SOCS2 expression levels were detected in different NSCLC cell lines using data provided by the CCLE (Fig. 4A), and it was revealed that the expression levels of SOCS2 were relatively high in H520 and A549 cells. RT-qPCR and western blot analysis were used to verify the silencing effects of SOCS2 siRNAs and shSOCS2 on the A549 and H520 cell lines. According to the experimental results, SOCS2 siRNA (Figs. 4B and S2) and shSOCS2 (for longer duration experiments; Figs. 5A and S3) were successful at silencing SOCS2 expression in A549 and H520 cells. The two bands of GAPDH may be due to excessive voltage. A549 and H520 cells transduced with stable shSOCS2 plasmids underwent a cell proliferation assay. Knockdown of SOCS2 promoted the proliferation of NSCLC cells (Fig. 4C). A549 knocked out with shSOCS2-2 did not have significant proliferation levels, This may be due to the poor state of the cells, which can be considered a normal experimental error. A549 and H520 cells transduced with stable shSOCS2 plasmids were used for the wound-healing assay, and images of cell migration were captured at 0, 6, 24, 30 and 36 h (Fig. 4D). The results showed that the migration ability of A549 and H520 cells was stronger when SOCS2 was knocked down compared with that in the control cell lines. The colony formation assay was performed in A549 and H520 cell lines transduced with stable shSOCS2 plasmids and showed that silencing SOCS2 could accelerate proliferation (Fig. 4E). In addition, A549 and H520 cells transfected with a SOCS2 siRNA underwent a Transwell assay. When SOCS2 was silenced, the invasion ability of cells was increased (Fig. 5B). These findings indicated that silencing SOCS2 could promote the EMT of LUAD (A549) and LUSC (H520) cells. In addition, the SOCS2 gene is likely a tumor suppressor gene and low SOCS2 expression may cause a poor prognosis.

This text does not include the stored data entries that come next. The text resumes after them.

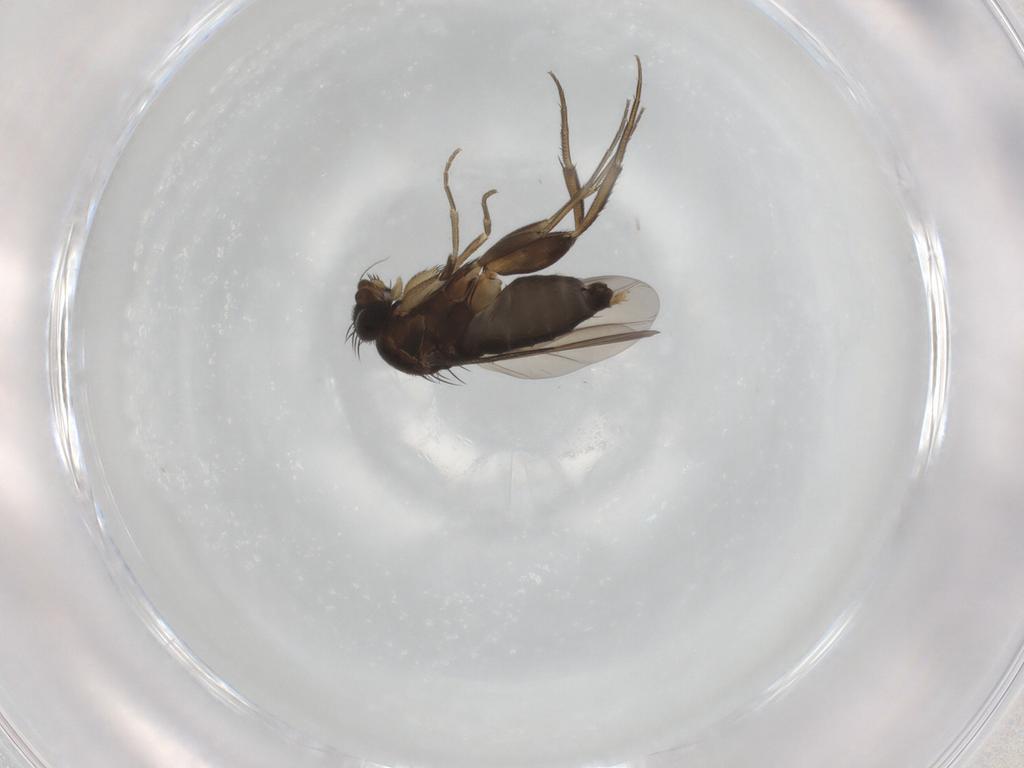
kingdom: Animalia
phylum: Arthropoda
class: Insecta
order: Diptera
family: Phoridae
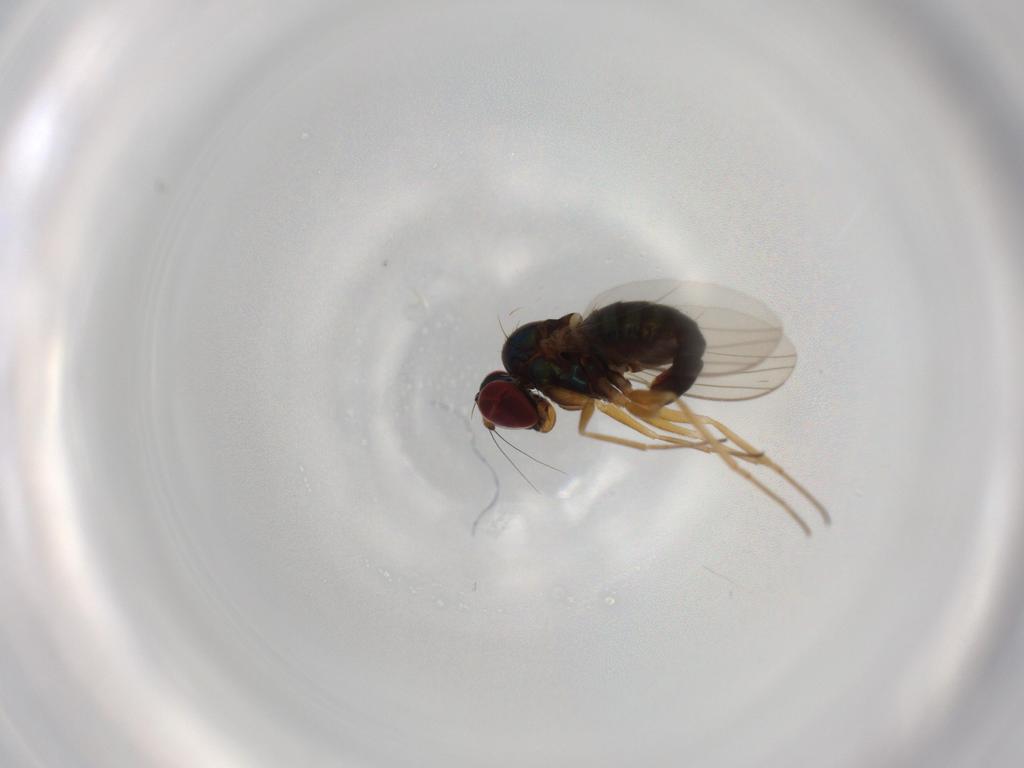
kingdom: Animalia
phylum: Arthropoda
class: Insecta
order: Diptera
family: Dolichopodidae
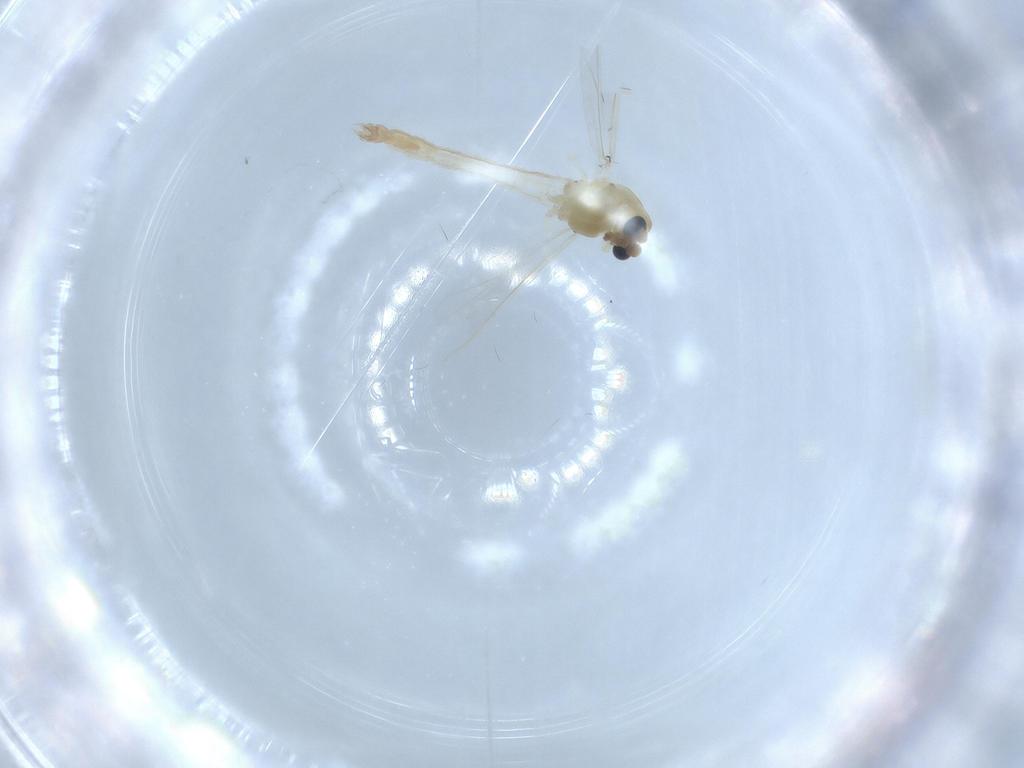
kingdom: Animalia
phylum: Arthropoda
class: Insecta
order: Diptera
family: Chironomidae
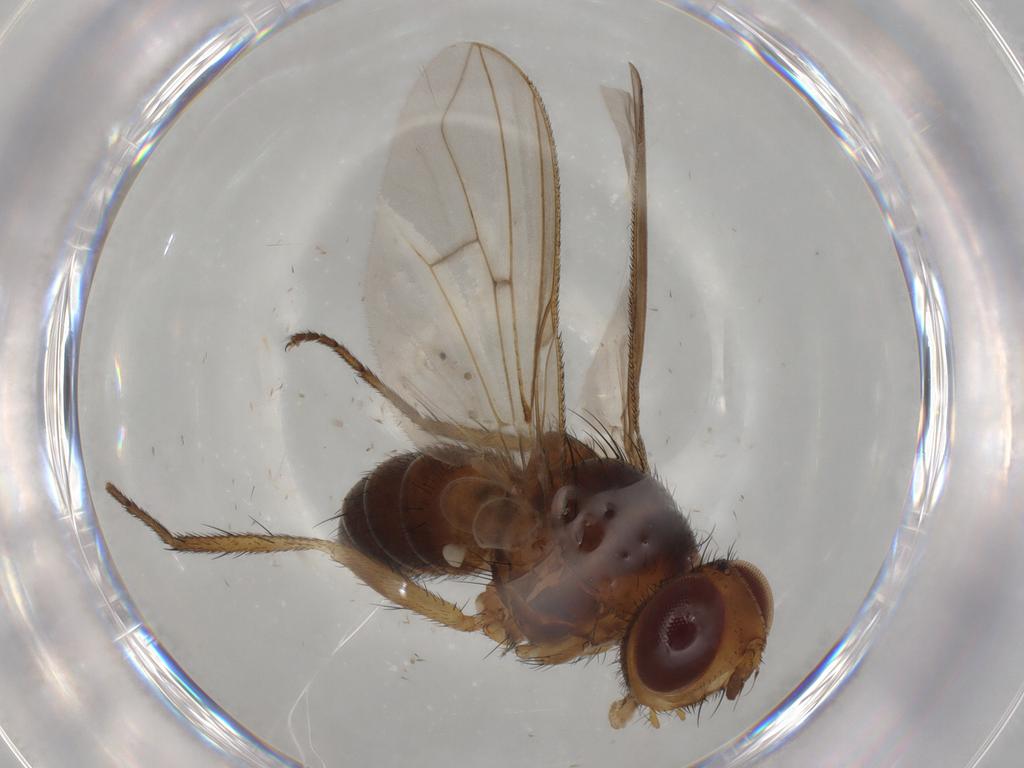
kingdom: Animalia
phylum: Arthropoda
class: Insecta
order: Diptera
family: Tachinidae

A549 and H520 cells transfected with a SOCS2 siRNA underwent treatment with different concentrations of carboplatin (A549: 0, 0.05, 0.1, 0.15 and 0.2 mM; H520: 0, 0.05, 0.1, and 0.2 mM). The results revealed that increasing concentrations of carboplatin inhibited A549 and H520 cell proliferation. However, silencing SOCS2 reduced the sensitivity of NSCLC to carboplatin (Fig. 5C); the cell lines in which SOCS2 was silenced exhibited increased proliferation compared with the control groups.